「無理。駄目。勝てないってこれ」
「流石に、コレは厳しい……私でも分かる。だが、なぜそれでも自らの枷を外さんのだ」
「そりゃアレだ。『本気なら勝てるから』だろ? うちにはアレくらい何でもねぇってくらいのがいるからな。強化解除は、まぁ、難点だが、それがあろうとなかろうとなんとかできるくらいの戦力はいるって訳だ」
「……いたとしても、使わぬなら変わらんだろう?」
「ま、それを言われちゃなんも言えんわな」
未だ縛りを継続しておよそ最終戦。もし後があるとしても一度か二度だろう。
しかし、そこに来て完全な停滞。勝てる気がしないので、放心状態だった。
当然、なぜ縛っているのか分からないバサランテからすれば、首をかしげるもので、なんとなく分かるベオウルフは苦笑しながら答える。

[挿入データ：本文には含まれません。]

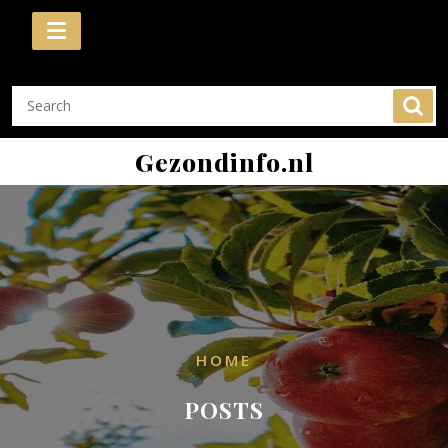
Skip
to
content
Gezondinfo.nl
HOME
POSTS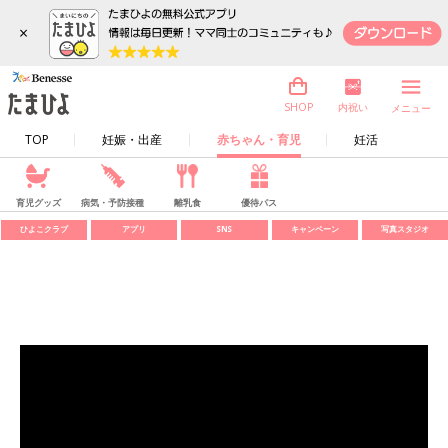
×
内祝い
SHOP
メニュー
TOP
妊娠・出産
赤ちゃん・育児
妊活
育児グッズ
病気・予防接種
離乳食
優待パス
ひよこクラブ
アプリ
SNS
キャンペーン
写真スタジオ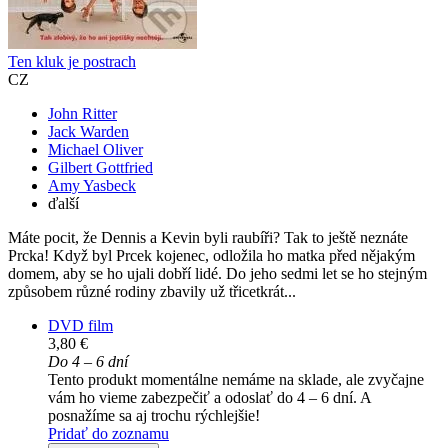
Ten kluk je postrach
CZ
John Ritter
Jack Warden
Michael Oliver
Gilbert Gottfried
Amy Yasbeck
ďalší
Máte pocit, že Dennis a Kevin byli raubíři? Tak to ještě neznáte
Prcka! Když byl Prcek kojenec, odložila ho matka před nějakým
domem, aby se ho ujali dobří lidé. Do jeho sedmi let se ho stejným
způsobem různé rodiny zbavily už třicetkrát...
DVD film
3,80 €
Do 4 – 6 dní
Tento produkt momentálne nemáme na sklade, ale zvyčajne
vám ho vieme zabezpečiť a odoslať do 4 – 6 dní. A
posnažíme sa aj trochu rýchlejšie!
Pridať do zoznamu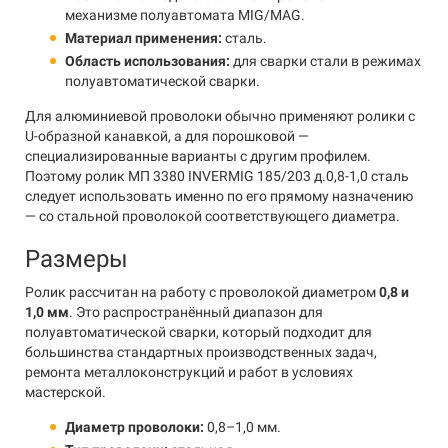
механизме полуавтомата MIG/MAG.
Материал применения:
сталь.
Область использования:
для сварки стали в режимах
полуавтоматической сварки.
Для алюминиевой проволоки обычно применяют ролики с
U-образной канавкой, а для порошковой —
специализированные варианты с другим профилем.
Поэтому ролик МП 3380 INVERMIG 185/203 д.0,8-1,0 сталь
следует использовать именно по его прямому назначению
— со стальной проволокой соответствующего диаметра.
Размеры
Ролик рассчитан на работу с проволокой диаметром
0,8 и
1,0 мм
. Это распространённый диапазон для
полуавтоматической сварки, который подходит для
большинства стандартных производственных задач,
ремонта металлоконструкций и работ в условиях
мастерской.
Диаметр проволоки:
0,8–1,0 мм.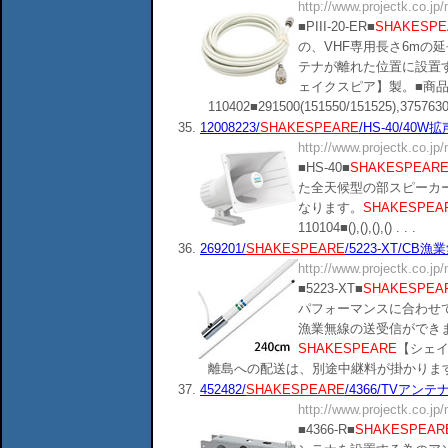
http://www.projectk.co.jp
■PIII-20-ER■
SHAKESPE
の、VHF専用長さ6mの
テナが離れた位置に設置
ェイクスピア】製。■商
110402■291500(151550/151525),3757630(P
35.
12008223/
SHAKESPEARE
/HS-40/40W
http://www.projectk.co.jp
■HS-40■
SHAKESPEAR
た全天候型の部スピーカ
なります。
SHAKESPEA
110104■(),(),(),() . . .
36.
269201/
SHAKESPEARE
/5223-XT/CB
http://www.projectk.co.jp
■5223-XT■
SHAKESPEA
パフォーマンスに合わせて
漁業無線の送受信ができ
SHAKESPEARE
【シェイ
離島への配送は、別途中継料が掛かります。 ■商品分類
37.
452482/
SHAKESPEARE
/4366/TVアンテ
http://www.projectk.co.jp
■4366-R■
SHAKESPEAR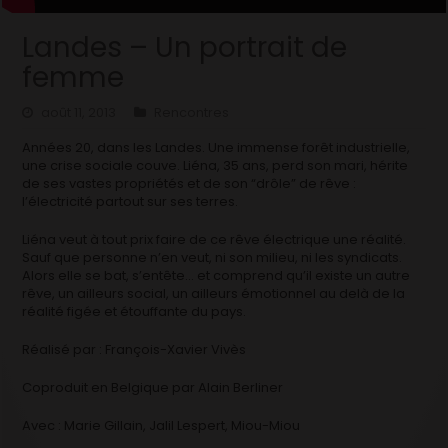
Landes – Un portrait de
femme
août 11, 2013
Rencontres
Années 20, dans les Landes. Une immense forêt industrielle,
une crise sociale couve. Liéna, 35 ans, perd son mari, hérite
de ses vastes propriétés et de son “drôle” de rêve :
l’électricité partout sur ses terres.
Liéna veut à tout prix faire de ce rêve électrique une réalité.
Sauf que personne n’en veut, ni son milieu, ni les syndicats.
Alors elle se bat, s’entête… et comprend qu’il existe un autre
rêve, un ailleurs social, un ailleurs émotionnel au delà de la
réalité figée et étouffante du pays.
Réalisé par : François-Xavier Vivès
Coproduit en Belgique par Alain Berliner
Avec : Marie Gillain, Jalil Lespert, Miou-Miou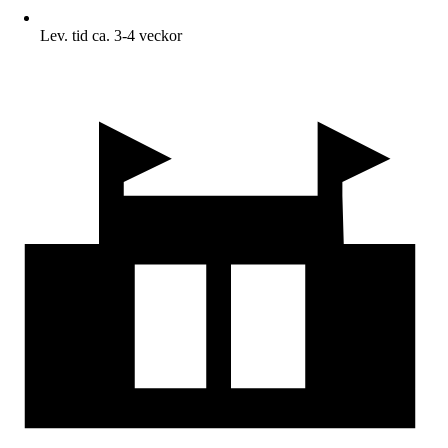
Lev. tid ca. 3-4 veckor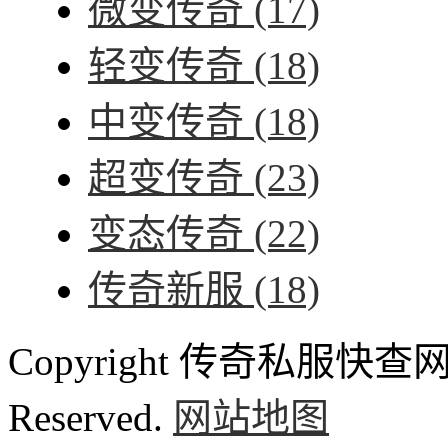
微变传奇
(17)
轻变传奇
(18)
中变传奇
(18)
超变传奇
(23)
变态传奇
(22)
传奇新服
(18)
Copyright 传奇私服快查网 ww
Reserved.
网站地图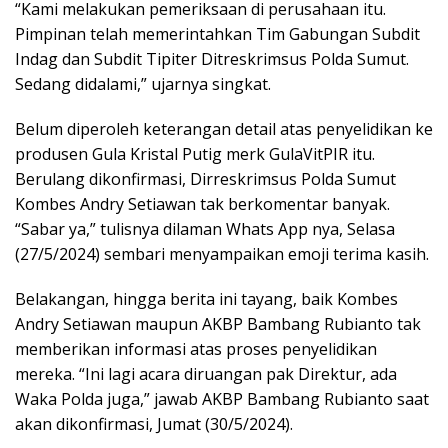
“Kami melakukan pemeriksaan di perusahaan itu.
Pimpinan telah memerintahkan Tim Gabungan Subdit
Indag dan Subdit Tipiter Ditreskrimsus Polda Sumut.
Sedang didalami,” ujarnya singkat.
Belum diperoleh keterangan detail atas penyelidikan ke
produsen Gula Kristal Putig merk GulaVitPIR itu.
Berulang dikonfirmasi, Dirreskrimsus Polda Sumut
Kombes Andry Setiawan tak berkomentar banyak.
“Sabar ya,” tulisnya dilaman Whats App nya, Selasa
(27/5/2024) sembari menyampaikan emoji terima kasih.
Belakangan, hingga berita ini tayang, baik Kombes
Andry Setiawan maupun AKBP Bambang Rubianto tak
memberikan informasi atas proses penyelidikan
mereka. “Ini lagi acara diruangan pak Direktur, ada
Waka Polda juga,” jawab AKBP Bambang Rubianto saat
akan dikonfirmasi, Jumat (30/5/2024).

「しっかしまぁ、弱体が効かねぇんじゃ、対策の打ちようがねぇな。宝具は止められねぇあのクソ火力も抑えられねぇってんじゃ、無理くせぇ。どうするよマスター」
「どうするって言ったって、そりゃ、考えるしか無いけどさ……突破口が見つからないんだよね……」
「だから、アビゲイル……いや、北斎をだな?」
「ですので、それはNGとなっております」
「何故なのだ!?」
バサランテの悲鳴が聞こえるが、聞こえないことにする。
「まぁ、最悪、令呪を使うしかないでしょ。頑張れ~……明日のわたし~……」
「ずいぶんと投げやりになったな……」
「だから、メイン戦力をだな……いや、もうこれ以上言っても変わらんか……」
「お。ついにバサランテが諦めた。ふふふ。ようやく私が融通の聞かないやつだと分かってもらえたようで」
「……この、何とも言えない敗北感はなんだろうか……」
納得のいかないバサランテはしばらく首をかしげていたが、諦めたように大きくため息を吐くと、
「まぁ、最後に勝てるなら構わん。勝ちにこだわる訳ではないが、奴のやり方は気に食わん。とりあえず全力で殴らせろ、という気分だ」
「それは、うん。叶うと思うけど。だってほら、メインアタッカーですし?」
「……今日は、私の出番が多いな……」
「おう。オレはそろそろ限界みたいだからな。どうしてもそっちが多いみてぇだ。俺もやりたいんだがな……」
「……あぁ、なるほど。信長達が言っていたのはこういうことか……」
バサランテはそう言って、遠い目をする。これが、おそらく戦いたいサーヴァントと戦いたくないサーヴァントの差なのだろうと、身をもって実感したのだった。
流石にコンティニューはしても良いんじゃないかなって思ってきました。というか、普通にめっちゃ難しいんですけどこれ。